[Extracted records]
##########

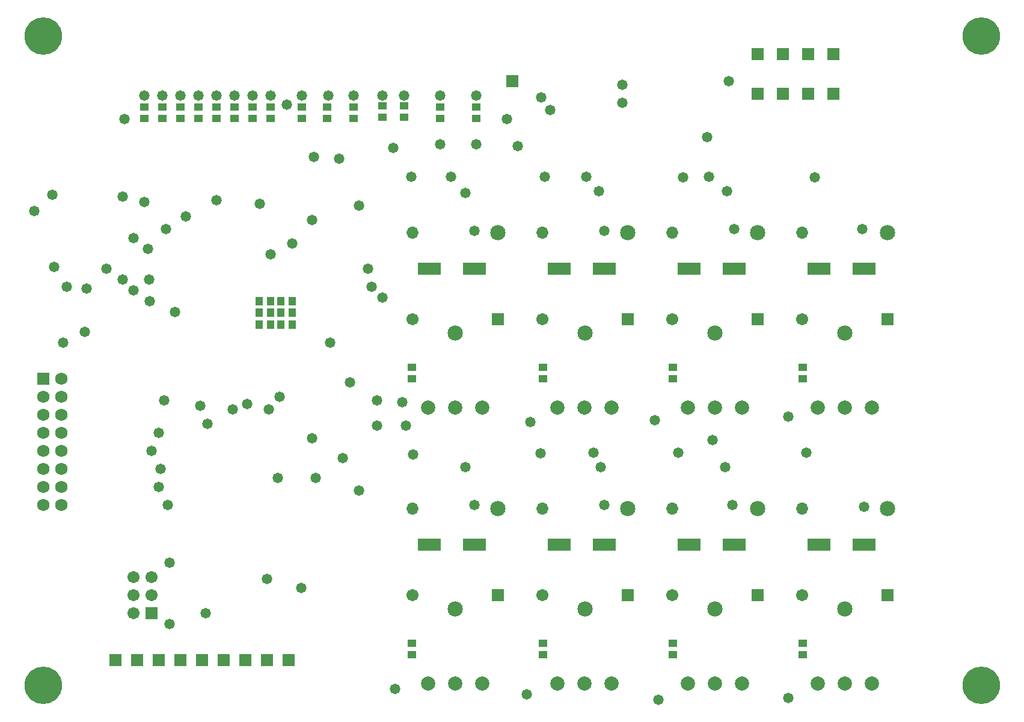
<source format=gbs>
G04*
G04 #@! TF.GenerationSoftware,Altium Limited,Altium Designer,22.3.1 (43)*
G04*
G04 Layer_Color=16711935*
%FSLAX25Y25*%
%MOIN*%
G70*
G04*
G04 #@! TF.SameCoordinates,DE08D283-0CB9-458E-8042-9F6044BD937B*
G04*
G04*
G04 #@! TF.FilePolarity,Negative*
G04*
G01*
G75*
%ADD24R,0.04540X0.03950*%
%ADD25R,0.03950X0.04540*%
%ADD32C,0.08477*%
%ADD33C,0.06706*%
%ADD34R,0.06706X0.06706*%
%ADD35O,0.06706X0.06706*%
%ADD36C,0.07887*%
%ADD37C,0.06800*%
%ADD38R,0.06800X0.06800*%
%ADD39C,0.20800*%
%ADD40R,0.06706X0.06706*%
%ADD41C,0.05800*%
%ADD64R,0.12800X0.06800*%
D24*
X260000Y334350D02*
D03*
Y340650D02*
D03*
X240000Y334350D02*
D03*
Y340650D02*
D03*
X208000Y341150D02*
D03*
Y334850D02*
D03*
X220000Y341150D02*
D03*
Y334850D02*
D03*
X163500Y340650D02*
D03*
Y334350D02*
D03*
X177500Y340650D02*
D03*
Y334350D02*
D03*
X192000Y340650D02*
D03*
Y334350D02*
D03*
X116000Y340650D02*
D03*
Y334350D02*
D03*
X86000Y340650D02*
D03*
Y334350D02*
D03*
X76000Y340650D02*
D03*
Y334350D02*
D03*
X96000Y340650D02*
D03*
Y334350D02*
D03*
X106000Y340650D02*
D03*
Y334350D02*
D03*
X126000Y340650D02*
D03*
Y334350D02*
D03*
X136000Y340650D02*
D03*
Y334350D02*
D03*
X146000Y340650D02*
D03*
Y334350D02*
D03*
X224500Y196150D02*
D03*
Y189850D02*
D03*
X297000Y196150D02*
D03*
Y189850D02*
D03*
X369000Y196150D02*
D03*
Y189850D02*
D03*
X441000Y196150D02*
D03*
Y189850D02*
D03*
X369000Y43150D02*
D03*
Y36850D02*
D03*
X224500Y43150D02*
D03*
Y36850D02*
D03*
X297000Y43150D02*
D03*
Y36850D02*
D03*
X441000Y43150D02*
D03*
Y36850D02*
D03*
D25*
X146150Y220000D02*
D03*
X139850D02*
D03*
X151850Y226500D02*
D03*
X158150D02*
D03*
X146150D02*
D03*
X139850D02*
D03*
X151850Y220000D02*
D03*
X158150D02*
D03*
X146150Y233000D02*
D03*
X139850D02*
D03*
X151850D02*
D03*
X158150D02*
D03*
D32*
X248378Y215126D02*
D03*
X272000Y271031D02*
D03*
X344000D02*
D03*
X320378Y215126D02*
D03*
X392378D02*
D03*
X416000Y271031D02*
D03*
X488000D02*
D03*
X464378Y215126D02*
D03*
X248378Y62126D02*
D03*
X272000Y118032D02*
D03*
X344000D02*
D03*
X320378Y62126D02*
D03*
X392378D02*
D03*
X416000Y118032D02*
D03*
X488000D02*
D03*
X464378Y62126D02*
D03*
D33*
X224756Y223000D02*
D03*
X296756D02*
D03*
X368756D02*
D03*
X440756D02*
D03*
X224756Y70000D02*
D03*
X296756D02*
D03*
X368756D02*
D03*
X440756D02*
D03*
X70000Y80000D02*
D03*
X80000D02*
D03*
X70000Y70000D02*
D03*
X80000D02*
D03*
X70000Y60000D02*
D03*
D34*
X272000Y223000D02*
D03*
X344000D02*
D03*
X416000D02*
D03*
X488000D02*
D03*
X272000Y70000D02*
D03*
X344000D02*
D03*
X416000D02*
D03*
X488000D02*
D03*
X80000Y60000D02*
D03*
D35*
X224756Y271031D02*
D03*
X296756D02*
D03*
X368756D02*
D03*
X440756D02*
D03*
X224756Y118032D02*
D03*
X296756D02*
D03*
X368756D02*
D03*
X440756D02*
D03*
D36*
X263500Y21000D02*
D03*
X248500D02*
D03*
X233500D02*
D03*
X263500Y174000D02*
D03*
X248500D02*
D03*
X233500D02*
D03*
X335000Y21000D02*
D03*
X320000D02*
D03*
X305000D02*
D03*
X335000Y174000D02*
D03*
X320000D02*
D03*
X305000D02*
D03*
X407500Y21000D02*
D03*
X392500D02*
D03*
X377500D02*
D03*
X407500Y174000D02*
D03*
X392500D02*
D03*
X377500D02*
D03*
X479500Y21000D02*
D03*
X464500D02*
D03*
X449500D02*
D03*
X479500Y174000D02*
D03*
X464500D02*
D03*
X449500D02*
D03*
D37*
X30000Y120000D02*
D03*
Y130000D02*
D03*
Y140000D02*
D03*
Y150000D02*
D03*
Y160000D02*
D03*
Y170000D02*
D03*
Y180000D02*
D03*
X20000Y120000D02*
D03*
Y130000D02*
D03*
Y140000D02*
D03*
Y150000D02*
D03*
Y160000D02*
D03*
Y170000D02*
D03*
X30000Y190000D02*
D03*
X20000Y180000D02*
D03*
D38*
Y190000D02*
D03*
D39*
X540000Y20000D02*
D03*
Y380000D02*
D03*
X20000D02*
D03*
Y20000D02*
D03*
D40*
X430000Y370000D02*
D03*
X416000D02*
D03*
X458000D02*
D03*
X444000D02*
D03*
X430000Y348000D02*
D03*
X416000D02*
D03*
X458000D02*
D03*
X444000D02*
D03*
X72000Y34000D02*
D03*
X60000D02*
D03*
X280000Y355000D02*
D03*
X84000Y34000D02*
D03*
X96000D02*
D03*
X120000D02*
D03*
X108000D02*
D03*
X144000D02*
D03*
X132000D02*
D03*
X156000D02*
D03*
D41*
X205000Y178000D02*
D03*
X433000Y13000D02*
D03*
X361000Y12000D02*
D03*
X288000Y15000D02*
D03*
X215000Y18000D02*
D03*
X433000Y169000D02*
D03*
X359000Y167000D02*
D03*
X290000Y166000D02*
D03*
X219000Y177000D02*
D03*
X25000Y292000D02*
D03*
X90000Y54000D02*
D03*
Y88000D02*
D03*
X107000Y175000D02*
D03*
X87000Y178000D02*
D03*
X43000Y216000D02*
D03*
X44000Y240000D02*
D03*
X31000Y210000D02*
D03*
X33000Y241000D02*
D03*
X15000Y283000D02*
D03*
X140000Y287000D02*
D03*
X296000Y346000D02*
D03*
X301000Y339000D02*
D03*
X214000Y318000D02*
D03*
X283000Y319000D02*
D03*
X145000Y173000D02*
D03*
X170000Y313000D02*
D03*
X190000Y188000D02*
D03*
X150000Y135000D02*
D03*
X171000D02*
D03*
X205000Y164000D02*
D03*
X221000D02*
D03*
X325000Y149000D02*
D03*
X186000Y146000D02*
D03*
X391000Y156000D02*
D03*
X169000Y157000D02*
D03*
X151000Y180000D02*
D03*
X184000Y312000D02*
D03*
X111000Y165000D02*
D03*
X116000Y289000D02*
D03*
X125000Y173000D02*
D03*
X110000Y60000D02*
D03*
X169000Y278000D02*
D03*
X224000Y302000D02*
D03*
X200000Y251000D02*
D03*
X246000Y301760D02*
D03*
X202000Y241000D02*
D03*
X321000Y302000D02*
D03*
X208000Y235000D02*
D03*
X389000Y302000D02*
D03*
X55000Y251000D02*
D03*
X84000Y160000D02*
D03*
X64000Y245000D02*
D03*
X80000Y150000D02*
D03*
X85000Y140000D02*
D03*
X84000Y130000D02*
D03*
X89000Y120000D02*
D03*
X163000Y74000D02*
D03*
X133000Y176000D02*
D03*
X144000Y79000D02*
D03*
X76000Y288000D02*
D03*
X93000Y227000D02*
D03*
X99000Y280000D02*
D03*
X88000Y273000D02*
D03*
X79000Y233000D02*
D03*
X70000Y268000D02*
D03*
Y239000D02*
D03*
X78586Y245000D02*
D03*
X78000Y262000D02*
D03*
X26000Y252000D02*
D03*
X64000Y291000D02*
D03*
X443000Y149000D02*
D03*
X372000D02*
D03*
X295650Y148650D02*
D03*
X225000Y148000D02*
D03*
X388000Y324000D02*
D03*
X400000Y355000D02*
D03*
X341000Y353000D02*
D03*
Y343000D02*
D03*
X447650Y301650D02*
D03*
X374650D02*
D03*
X298000Y302000D02*
D03*
X277000Y334000D02*
D03*
X65000D02*
D03*
X155000Y342000D02*
D03*
X240000Y320000D02*
D03*
X260000D02*
D03*
Y347000D02*
D03*
X240000D02*
D03*
X220000D02*
D03*
X208000D02*
D03*
X192000D02*
D03*
X178000D02*
D03*
X163500D02*
D03*
X399000Y294000D02*
D03*
X398000Y141000D02*
D03*
X329000D02*
D03*
X254000D02*
D03*
X195000Y128000D02*
D03*
Y286000D02*
D03*
X328000Y294000D02*
D03*
X254000Y293000D02*
D03*
X158000Y265000D02*
D03*
X146000Y259000D02*
D03*
X179000Y210000D02*
D03*
X146000Y347000D02*
D03*
X136000D02*
D03*
X126000D02*
D03*
X116000D02*
D03*
X106000D02*
D03*
X96000D02*
D03*
X86000D02*
D03*
X76000D02*
D03*
X474000Y273000D02*
D03*
X403000D02*
D03*
X331000Y272000D02*
D03*
X259000D02*
D03*
Y120000D02*
D03*
X331000D02*
D03*
X402000D02*
D03*
X475000Y119000D02*
D03*
D64*
X259000Y251000D02*
D03*
X234000D02*
D03*
X306000D02*
D03*
X331000D02*
D03*
X475000D02*
D03*
X450000D02*
D03*
X378000D02*
D03*
X403000D02*
D03*
X259000Y98000D02*
D03*
X234000D02*
D03*
X306000D02*
D03*
X331000D02*
D03*
X475000D02*
D03*
X450000D02*
D03*
X378000D02*
D03*
X403000D02*
D03*
M02*

</source>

##########

▶ WHAT IS NEEDED: Find the line that contains "X246000Y301760D02*". Restate it and all lines after it exactly, ending with the final line of the data.

▶ EXERCISE OUTPUT:
X246000Y301760D02*
D03*
X202000Y241000D02*
D03*
X321000Y302000D02*
D03*
X208000Y235000D02*
D03*
X389000Y302000D02*
D03*
X55000Y251000D02*
D03*
X84000Y160000D02*
D03*
X64000Y245000D02*
D03*
X80000Y150000D02*
D03*
X85000Y140000D02*
D03*
X84000Y130000D02*
D03*
X89000Y120000D02*
D03*
X163000Y74000D02*
D03*
X133000Y176000D02*
D03*
X144000Y79000D02*
D03*
X76000Y288000D02*
D03*
X93000Y227000D02*
D03*
X99000Y280000D02*
D03*
X88000Y273000D02*
D03*
X79000Y233000D02*
D03*
X70000Y268000D02*
D03*
Y239000D02*
D03*
X78586Y245000D02*
D03*
X78000Y262000D02*
D03*
X26000Y252000D02*
D03*
X64000Y291000D02*
D03*
X443000Y149000D02*
D03*
X372000D02*
D03*
X295650Y148650D02*
D03*
X225000Y148000D02*
D03*
X388000Y324000D02*
D03*
X400000Y355000D02*
D03*
X341000Y353000D02*
D03*
Y343000D02*
D03*
X447650Y301650D02*
D03*
X374650D02*
D03*
X298000Y302000D02*
D03*
X277000Y334000D02*
D03*
X65000D02*
D03*
X155000Y342000D02*
D03*
X240000Y320000D02*
D03*
X260000D02*
D03*
Y347000D02*
D03*
X240000D02*
D03*
X220000D02*
D03*
X208000D02*
D03*
X192000D02*
D03*
X178000D02*
D03*
X163500D02*
D03*
X399000Y294000D02*
D03*
X398000Y141000D02*
D03*
X329000D02*
D03*
X254000D02*
D03*
X195000Y128000D02*
D03*
Y286000D02*
D03*
X328000Y294000D02*
D03*
X254000Y293000D02*
D03*
X158000Y265000D02*
D03*
X146000Y259000D02*
D03*
X179000Y210000D02*
D03*
X146000Y347000D02*
D03*
X136000D02*
D03*
X126000D02*
D03*
X116000D02*
D03*
X106000D02*
D03*
X96000D02*
D03*
X86000D02*
D03*
X76000D02*
D03*
X474000Y273000D02*
D03*
X403000D02*
D03*
X331000Y272000D02*
D03*
X259000D02*
D03*
Y120000D02*
D03*
X331000D02*
D03*
X402000D02*
D03*
X475000Y119000D02*
D03*
D64*
X259000Y251000D02*
D03*
X234000D02*
D03*
X306000D02*
D03*
X331000D02*
D03*
X475000D02*
D03*
X450000D02*
D03*
X378000D02*
D03*
X403000D02*
D03*
X259000Y98000D02*
D03*
X234000D02*
D03*
X306000D02*
D03*
X331000D02*
D03*
X475000D02*
D03*
X450000D02*
D03*
X378000D02*
D03*
X403000D02*
D03*
M02*

</source>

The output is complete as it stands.